Nessuna traccia nel rapporto delle 450 mila tonnellate in più di scorie e ceneri, delle 2 mila tonnellate di ossidi di azoto, dei 545 chili di mercurio e di tallio; neanche l'ombra delle 110 tonnellate in più di polveri sottili, 1,1 grammi di diossine e furani e 1 milione e mezzo di tonnellate di anidride carbonica che, come rivela l'Espresso, il Forum dei movimenti per l'acqua ha stimato partendo da uno studio dell'Arpa-Emilia Romagna sui termovalorizzatori di ultima generazione.
Perché non indagare? Perché velocizzare i tempi e non approfondire, invece, con una Valutazione ambientale strategica(Vas) un argomento di tale interesse per la salute pubblica e per quell'ambiente che il Ministero è stato istituito per tutelare?

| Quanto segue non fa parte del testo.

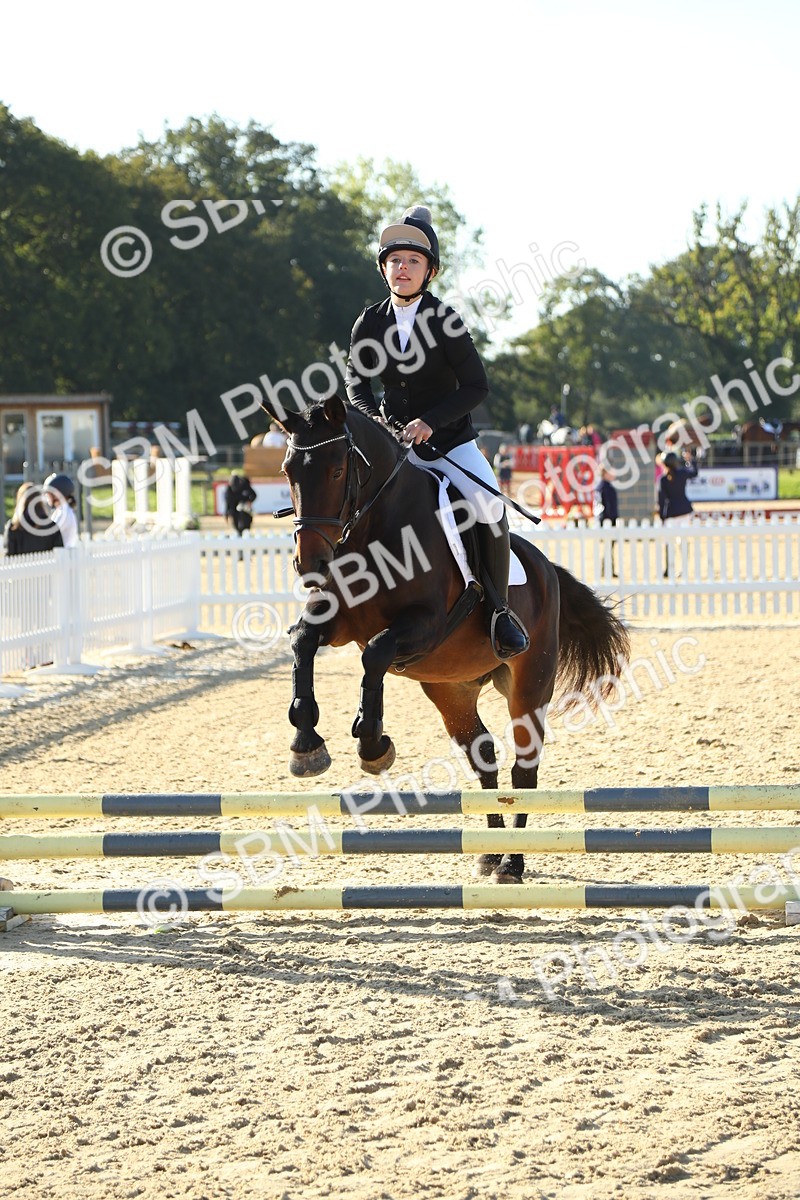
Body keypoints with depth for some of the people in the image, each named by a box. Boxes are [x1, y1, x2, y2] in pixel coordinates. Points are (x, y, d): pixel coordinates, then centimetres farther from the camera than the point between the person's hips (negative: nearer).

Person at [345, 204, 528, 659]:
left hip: (451, 439, -4)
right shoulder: (370, 323, 0)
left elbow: (477, 387, -12)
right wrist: (374, 420, -10)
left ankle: (500, 607, -11)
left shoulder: (444, 320, -11)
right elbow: (357, 382, 10)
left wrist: (430, 421, -22)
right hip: (395, 441, 4)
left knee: (488, 504, -27)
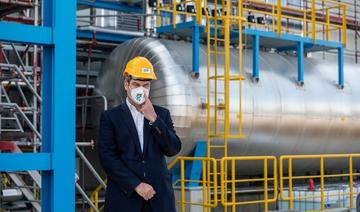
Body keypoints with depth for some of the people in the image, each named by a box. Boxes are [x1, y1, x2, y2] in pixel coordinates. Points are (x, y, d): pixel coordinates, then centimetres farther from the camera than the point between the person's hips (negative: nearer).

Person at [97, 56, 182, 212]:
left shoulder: (162, 114, 12)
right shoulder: (110, 117, 4)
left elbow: (173, 149, 2)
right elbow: (107, 157, -4)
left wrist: (154, 119, -8)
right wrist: (136, 184, -11)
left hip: (159, 197, 2)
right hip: (125, 196, -2)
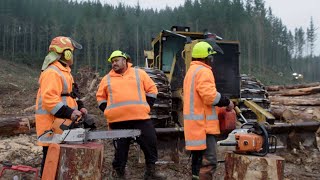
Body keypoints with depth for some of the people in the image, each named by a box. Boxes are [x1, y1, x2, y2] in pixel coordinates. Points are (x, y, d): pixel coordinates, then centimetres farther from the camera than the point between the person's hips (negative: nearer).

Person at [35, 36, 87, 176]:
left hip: (61, 123, 10)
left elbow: (69, 95, 22)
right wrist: (69, 113, -28)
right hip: (52, 125, -10)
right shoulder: (52, 72, -17)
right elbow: (49, 100, -27)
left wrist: (79, 107, 7)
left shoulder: (63, 70, 17)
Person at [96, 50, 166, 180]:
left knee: (150, 143, 3)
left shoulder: (139, 73, 9)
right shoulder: (107, 79, 12)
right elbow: (101, 97, 18)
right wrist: (108, 111, 5)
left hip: (140, 118, 0)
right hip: (117, 121, 1)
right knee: (120, 148, 8)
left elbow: (152, 90, 11)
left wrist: (146, 107, 3)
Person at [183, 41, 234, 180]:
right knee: (208, 162, -10)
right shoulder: (203, 71, -12)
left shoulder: (191, 71, 20)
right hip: (202, 124, -10)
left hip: (194, 123, 10)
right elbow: (210, 96, -23)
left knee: (198, 158, 16)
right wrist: (227, 102, -8)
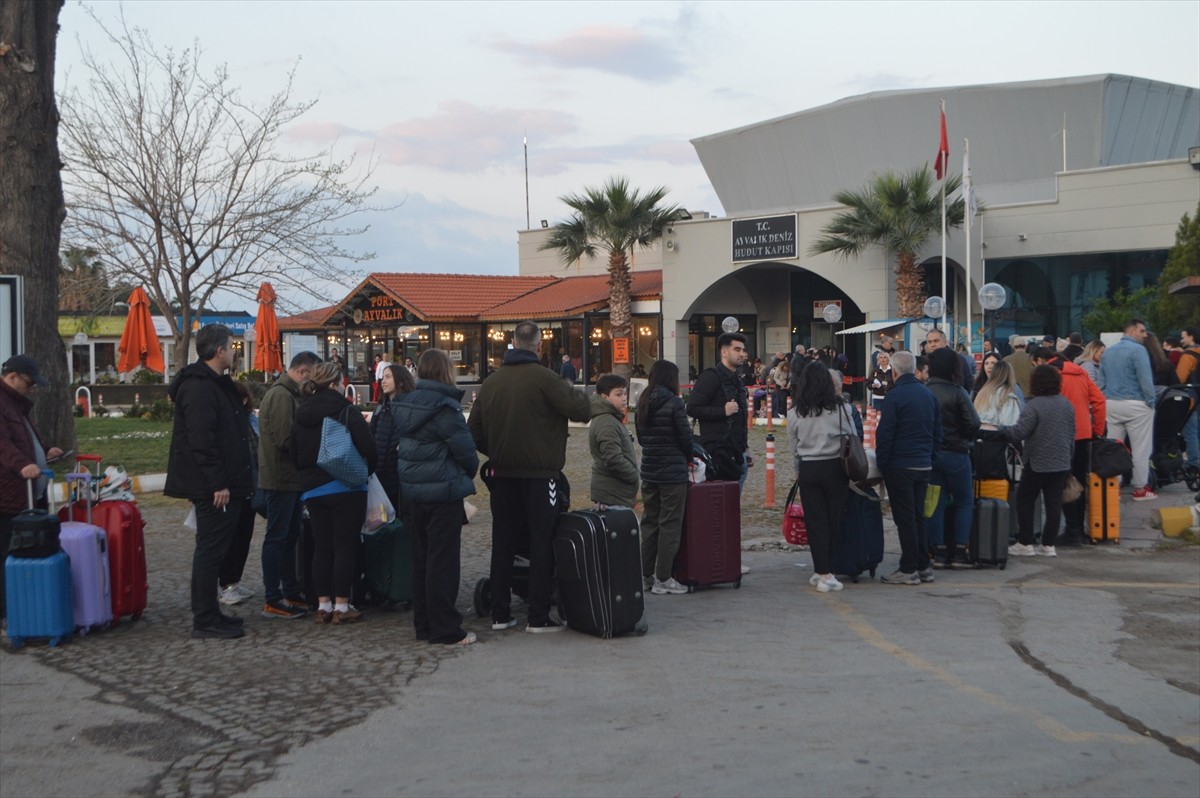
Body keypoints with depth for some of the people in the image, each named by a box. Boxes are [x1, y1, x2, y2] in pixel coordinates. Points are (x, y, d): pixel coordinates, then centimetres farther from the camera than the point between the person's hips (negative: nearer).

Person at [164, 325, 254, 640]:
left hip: (223, 485, 11)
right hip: (212, 487, -11)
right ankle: (204, 620, 0)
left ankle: (210, 613, 22)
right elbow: (201, 440, -23)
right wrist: (217, 483, -24)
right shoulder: (199, 388, -16)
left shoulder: (215, 384, 18)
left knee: (213, 549, 14)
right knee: (210, 549, -5)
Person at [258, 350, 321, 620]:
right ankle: (272, 600, 2)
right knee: (277, 537, -4)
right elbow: (286, 440, -25)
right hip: (281, 478, -10)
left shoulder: (290, 394, 15)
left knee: (291, 535, 16)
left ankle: (291, 591, 26)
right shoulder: (281, 395, -18)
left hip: (290, 478, 10)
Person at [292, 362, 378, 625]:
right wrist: (366, 472, 3)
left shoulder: (301, 416, 7)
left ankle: (323, 605, 13)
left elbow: (294, 455, 12)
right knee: (345, 547, 1)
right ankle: (341, 606, 2)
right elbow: (368, 448, -15)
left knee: (321, 548, 11)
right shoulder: (348, 412, -11)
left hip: (312, 490, 5)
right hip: (346, 488, -5)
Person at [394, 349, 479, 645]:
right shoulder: (444, 407, -18)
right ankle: (445, 629, 4)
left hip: (412, 491, 8)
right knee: (443, 562, -1)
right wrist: (470, 471, 5)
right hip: (443, 491, -8)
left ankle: (424, 625, 23)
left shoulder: (405, 404, 6)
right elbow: (465, 448, -17)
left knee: (421, 559, 16)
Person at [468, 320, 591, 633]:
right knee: (541, 543, 2)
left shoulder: (490, 381, 7)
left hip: (502, 474, 6)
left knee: (502, 543, 12)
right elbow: (582, 411, -16)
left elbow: (474, 430, 11)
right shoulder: (543, 378, -13)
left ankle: (500, 613, 17)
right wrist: (577, 394, 5)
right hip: (539, 474, -5)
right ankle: (538, 617, 3)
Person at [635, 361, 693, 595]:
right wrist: (688, 459, 8)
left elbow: (641, 437, 12)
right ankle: (663, 579, 1)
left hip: (649, 471, 7)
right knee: (670, 524, 0)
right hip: (673, 472, -7)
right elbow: (685, 437, -10)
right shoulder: (673, 403, -13)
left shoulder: (643, 404, 8)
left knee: (649, 522, 14)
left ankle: (646, 575, 18)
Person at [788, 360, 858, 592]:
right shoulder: (840, 408, -6)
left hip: (807, 469, 1)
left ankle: (822, 571, 6)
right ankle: (826, 572, 10)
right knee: (834, 519, 7)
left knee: (815, 521, 6)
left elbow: (793, 445, 9)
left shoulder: (794, 412, -1)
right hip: (835, 468, -1)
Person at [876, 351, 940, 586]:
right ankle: (924, 566, 17)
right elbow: (938, 432, 14)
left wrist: (881, 463, -6)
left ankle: (909, 570, 1)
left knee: (904, 518, -2)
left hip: (900, 466, -7)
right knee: (918, 516, 14)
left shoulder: (895, 396, -12)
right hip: (924, 465, 7)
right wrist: (930, 457, 18)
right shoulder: (929, 395, 10)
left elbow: (884, 434, -14)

Gli inceneritori, infrastrutture promosse per mezzo del decreto Sblocca Italia a “insediamenti strategici di interesse nazionale”, non sembrano poter attendere un'analisi che prevedrebbe uno studio dettagliato e sessanta giorni di osservazione da parte di associazioni, comitati di cittadini, enti locali e quelle Regioni che, in parte, si erano opposte nei mesi scorsi alla decisione statale. Eppure le alternative, che tendono a economia circolare e a modelli rifiuti-free in linea con direttive ed esempi europei di contenimento delle emissioni, non mancano di certo sul territorio italiano.
Sulla base di questi assunti, il tema inceneritori ben si presterebbe ad essere sottoposto a una fase di concertazione pubblica in cui si discutano pro, contro e ulteriori opzioni, sull'esempio di quel débate pulic francese di cui, da anni, si attende l'introduzione nel nostro Paese per garantire principi fondamentali come trasparenza e partecipazione. Ora, dopo la proposta lanciata sull'argomento dal Governo Monti nel 2012 e il rilancio del Pd nel 2015, il nuovo Codice Appalti approvato dal Consiglio dei Ministri prevede l'obbligo di dibattito pubblico per le grandi opere infrastrutturali che abbiano un impatto sul territorio.
Al Ministero delle Infrastrutture resterebbe l'individuazione delle soglie sopra le quali scatta l'obbligatorietà. Sarà la volta buona? Quali tratti assumerà il dibattito pubblico all'italiana e quali saranno i tempi di introduzione? L'urgenza riservata ai nuovi termovalorizzatori potrebbe, in questo caso, essere gradita, e non mancheremo di tenere le orecchie tese per saperne di più.